In another preferred embodiment, a radiant barrier film is installed within the curtain behind a lower rated shade cloth. The sunlight that passes through the shade cloth will be reflected back to the backside of the shade cloth by the radiant barrier film. For a 60% rated shade cloth, 40% of the solar energy would pass through the cloth and hit the radiant barrier. If 99% of that solar energy were reflected by the radiant barrier back to the shade cloth, which would absorb up to 60% of the reflected solar energy, another 23.7% (0.99×0.40×0.60) of the total solar energy hitting the curtain would be absorbed from the reflected energy hitting the backside of the shade cloth. So, the total solar energy absorbed would be up to 83.7% of the solar energy approaching the front of the curtain, instead of a maximum of 60% absorbed by a shade cloth with solar energy approaching only the front side.

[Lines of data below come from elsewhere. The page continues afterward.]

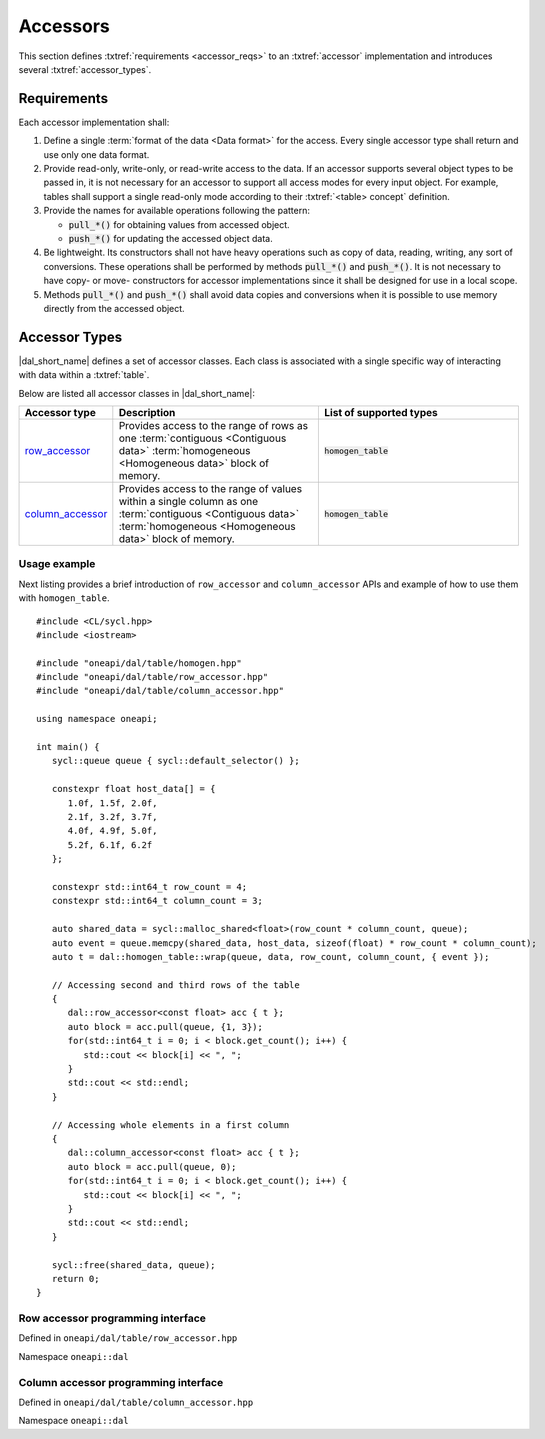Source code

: .. highlight:: cpp
.. default-domain:: cpp

.. _accessors:

=========
Accessors
=========

This section defines :txtref:`requirements <accessor_reqs>` to an
:txtref:`accessor` implementation and introduces several
:txtref:`accessor_types`.

.. _accessor_reqs:

------------
Requirements
------------

Each accessor implementation shall:

1. Define a single :term:`format of the data <Data format>` for the
   access. Every single accessor type shall return and use only one data format.

2. Provide read-only, write-only, or read-write access to the data. If an
   accessor supports several object types to be passed in,
   it is not necessary for an accessor to support all access modes for every
   input object. For example, tables shall support a single read-only mode
   according to their :txtref:`<table> concept` definition.


3. Provide the names for available operations following the pattern:

   - :code:`pull_*()` for obtaining values from accessed object.

   - :code:`push_*()` for updating the accessed object data.

4. Be lightweight. Its constructors shall not have heavy operations such as copy
   of data, reading, writing, any sort of conversions. These operations shall be
   performed by methods :code:`pull_*()` and :code:`push_*()`. It is not
   necessary to have copy- or move- constructors for accessor implementations
   since it shall be designed for use in a local scope.

5. Methods :code:`pull_*()` and :code:`push_*()` shall avoid data copies and
   conversions when it is possible to use memory directly from the accessed object.


.. _accessor_types:

--------------
Accessor Types
--------------

|dal_short_name| defines a set of accessor classes. Each class is associated
with a single specific way of interacting with data within a :txtref:`table`.

Below are listed all accessor classes in |dal_short_name|:

.. list-table::
   :header-rows: 1
   :widths: 10 45 45

   * - Accessor type
     - Description
     - List of supported types
   * - row_accessor_
     - Provides access to the range of rows as one :term:`contiguous
       <Contiguous data>` :term:`homogeneous <Homogeneous data>` block of memory.
     - :code:`homogen_table`
   * - column_accessor_
     - Provides access to the range of values within a single column as one
       :term:`contiguous <Contiguous data>` :term:`homogeneous <Homogeneous
       data>` block of memory.
     - :code:`homogen_table`

Usage example
-------------

Next listing provides a brief introduction of ``row_accessor`` and
``column_accessor`` APIs and example of how to use them with ``homogen_table``.

::

   #include <CL/sycl.hpp>
   #include <iostream>

   #include "oneapi/dal/table/homogen.hpp"
   #include "oneapi/dal/table/row_accessor.hpp"
   #include "oneapi/dal/table/column_accessor.hpp"

   using namespace oneapi;

   int main() {
      sycl::queue queue { sycl::default_selector() };

      constexpr float host_data[] = {
         1.0f, 1.5f, 2.0f,
         2.1f, 3.2f, 3.7f,
         4.0f, 4.9f, 5.0f,
         5.2f, 6.1f, 6.2f
      };

      constexpr std::int64_t row_count = 4;
      constexpr std::int64_t column_count = 3;

      auto shared_data = sycl::malloc_shared<float>(row_count * column_count, queue);
      auto event = queue.memcpy(shared_data, host_data, sizeof(float) * row_count * column_count);
      auto t = dal::homogen_table::wrap(queue, data, row_count, column_count, { event });

      // Accessing second and third rows of the table
      {
         dal::row_accessor<const float> acc { t };
         auto block = acc.pull(queue, {1, 3});
         for(std::int64_t i = 0; i < block.get_count(); i++) {
            std::cout << block[i] << ", ";
         }
         std::cout << std::endl;
      }

      // Accessing whole elements in a first column
      {
         dal::column_accessor<const float> acc { t };
         auto block = acc.pull(queue, 0);
         for(std::int64_t i = 0; i < block.get_count(); i++) {
            std::cout << block[i] << ", ";
         }
         std::cout << std::endl;
      }

      sycl::free(shared_data, queue);
      return 0;
   }

.. _row_accessor:

Row accessor programming interface
----------------------------------

Defined in ``oneapi/dal/table/row_accessor.hpp``

Namespace ``oneapi::dal``

.. onedal_class:: oneapi::dal::row_accessor

.. _column_accessor:

Column accessor programming interface
-------------------------------------

Defined in ``oneapi/dal/table/column_accessor.hpp``

Namespace ``oneapi::dal``

.. onedal_class:: oneapi::dal::column_accessor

There are several advantages to using the radiant barrier within the curtain. First, the radiant barrier results in higher solar energy absorbed by the shade cloth, compared to the use of a shade cloth of the same rating, without radiant barrier. Second, the use of the radiant barrier permits the use of lower rated shade cloths, with their advantage of lower pressure drop and fan energy use, without a loss of solar energy collection capability compared to higher rated shade cloths with higher air pressure drop and fan energy use. Third, the use of lower rated shade cloth also results in lower cost of the shade cloth compared to higher rated shade cloth with the same solar collections capability, as shade cloth typically increases with price as rating increases. Fourth, the use of the radiant barrier reduces the radiant heat loss from the warm walls of the warmer poultry house during cold days and nights when no solar heating is taking place, as the radiant energy from the warmer walls is reflected back by the radiant barrier toward the walls instead of passing through to the colder inner facing film, the shade cloth, and outer facing film of the curtain.